What the exercise asks >> Leave out the pictures and repeat the entries below verbatim.

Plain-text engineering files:
* * * * * * *

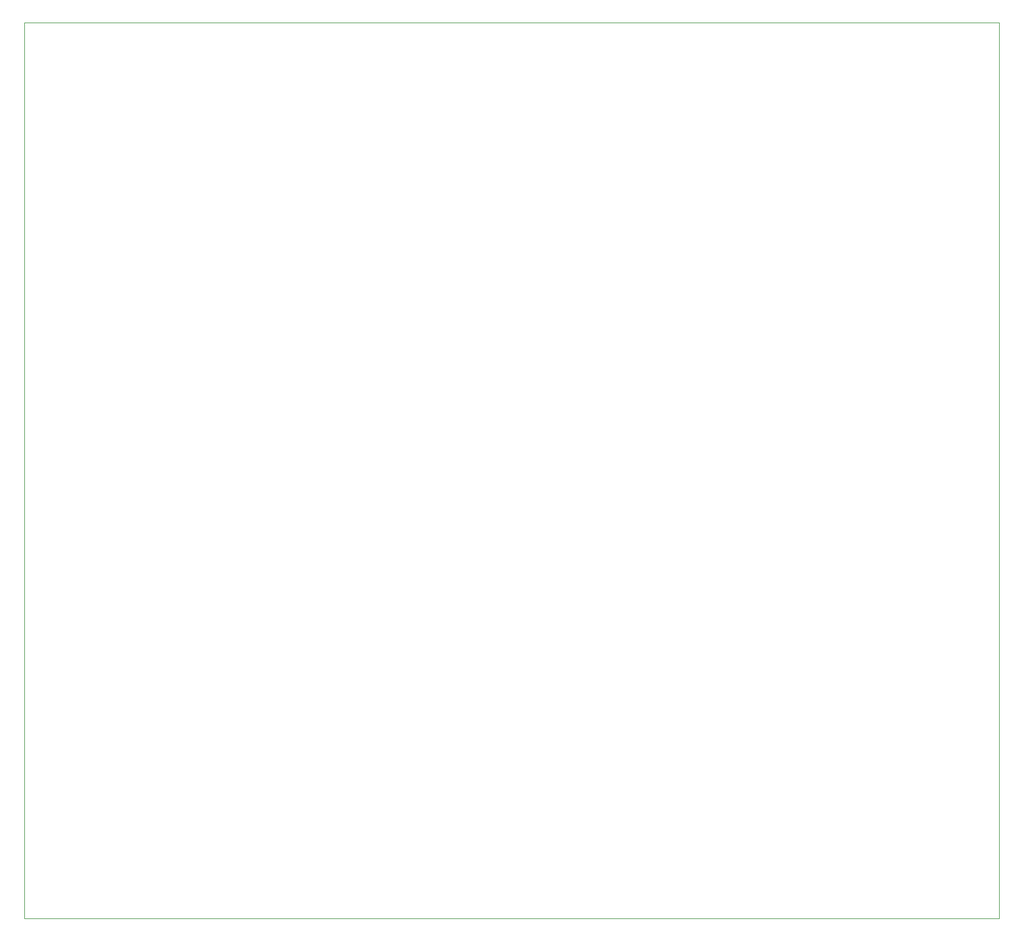
<source format=gbr>
%TF.GenerationSoftware,KiCad,Pcbnew,9.0.2*%
%TF.CreationDate,2025-05-23T00:22:39+05:30*%
%TF.ProjectId,Indira_Setu,496e6469-7261-45f5-9365-74752e6b6963,rev?*%
%TF.SameCoordinates,Original*%
%TF.FileFunction,Profile,NP*%
%FSLAX46Y46*%
G04 Gerber Fmt 4.6, Leading zero omitted, Abs format (unit mm)*
G04 Created by KiCad (PCBNEW 9.0.2) date 2025-05-23 00:22:39*
%MOMM*%
%LPD*%
G01*
G04 APERTURE LIST*
%TA.AperFunction,Profile*%
%ADD10C,0.050000*%
%TD*%
G04 APERTURE END LIST*
D10*
X54000000Y-30042500D02*
X196500000Y-30042500D01*
X196500000Y-161042500D01*
X54000000Y-161042500D01*
X54000000Y-30042500D01*
M02*

</source>
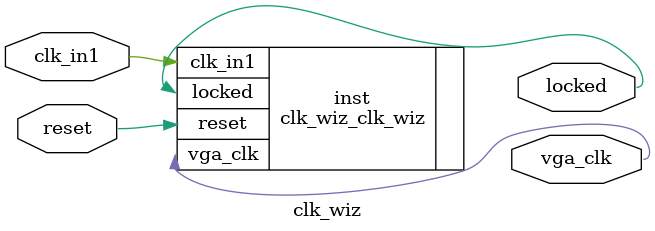
<source format=v>


`timescale 1ps/1ps

(* CORE_GENERATION_INFO = "clk_wiz,clk_wiz_v6_0_11_0_0,{component_name=clk_wiz,use_phase_alignment=true,use_min_o_jitter=false,use_max_i_jitter=false,use_dyn_phase_shift=false,use_inclk_switchover=false,use_dyn_reconfig=false,enable_axi=0,feedback_source=FDBK_AUTO,PRIMITIVE=MMCM,num_out_clk=1,clkin1_period=10.000,clkin2_period=10.000,use_power_down=false,use_reset=true,use_locked=true,use_inclk_stopped=false,feedback_type=SINGLE,CLOCK_MGR_TYPE=NA,manual_override=false}" *)

module clk_wiz 
 (
  // Clock out ports
  output        vga_clk,
  // Status and control signals
  input         reset,
  output        locked,
 // Clock in ports
  input         clk_in1
 );

  clk_wiz_clk_wiz inst
  (
  // Clock out ports  
  .vga_clk(vga_clk),
  // Status and control signals               
  .reset(reset), 
  .locked(locked),
 // Clock in ports
  .clk_in1(clk_in1)
  );

endmodule

</source>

* * * * * * *

Answer box >>
<source format=gbr>
%TF.GenerationSoftware,KiCad,Pcbnew,9.0.2*%
%TF.CreationDate,2025-05-23T00:22:39+05:30*%
%TF.ProjectId,Indira_Setu,496e6469-7261-45f5-9365-74752e6b6963,rev?*%
%TF.SameCoordinates,Original*%
%TF.FileFunction,Profile,NP*%
%FSLAX46Y46*%
G04 Gerber Fmt 4.6, Leading zero omitted, Abs format (unit mm)*
G04 Created by KiCad (PCBNEW 9.0.2) date 2025-05-23 00:22:39*
%MOMM*%
%LPD*%
G01*
G04 APERTURE LIST*
%TA.AperFunction,Profile*%
%ADD10C,0.050000*%
%TD*%
G04 APERTURE END LIST*
D10*
X54000000Y-30042500D02*
X196500000Y-30042500D01*
X196500000Y-161042500D01*
X54000000Y-161042500D01*
X54000000Y-30042500D01*
M02*

</source>
<source format=v>


`timescale 1ps/1ps

(* CORE_GENERATION_INFO = "clk_wiz,clk_wiz_v6_0_11_0_0,{component_name=clk_wiz,use_phase_alignment=true,use_min_o_jitter=false,use_max_i_jitter=false,use_dyn_phase_shift=false,use_inclk_switchover=false,use_dyn_reconfig=false,enable_axi=0,feedback_source=FDBK_AUTO,PRIMITIVE=MMCM,num_out_clk=1,clkin1_period=10.000,clkin2_period=10.000,use_power_down=false,use_reset=true,use_locked=true,use_inclk_stopped=false,feedback_type=SINGLE,CLOCK_MGR_TYPE=NA,manual_override=false}" *)

module clk_wiz 
 (
  // Clock out ports
  output        vga_clk,
  // Status and control signals
  input         reset,
  output        locked,
 // Clock in ports
  input         clk_in1
 );

  clk_wiz_clk_wiz inst
  (
  // Clock out ports  
  .vga_clk(vga_clk),
  // Status and control signals               
  .reset(reset), 
  .locked(locked),
 // Clock in ports
  .clk_in1(clk_in1)
  );

endmodule

</source>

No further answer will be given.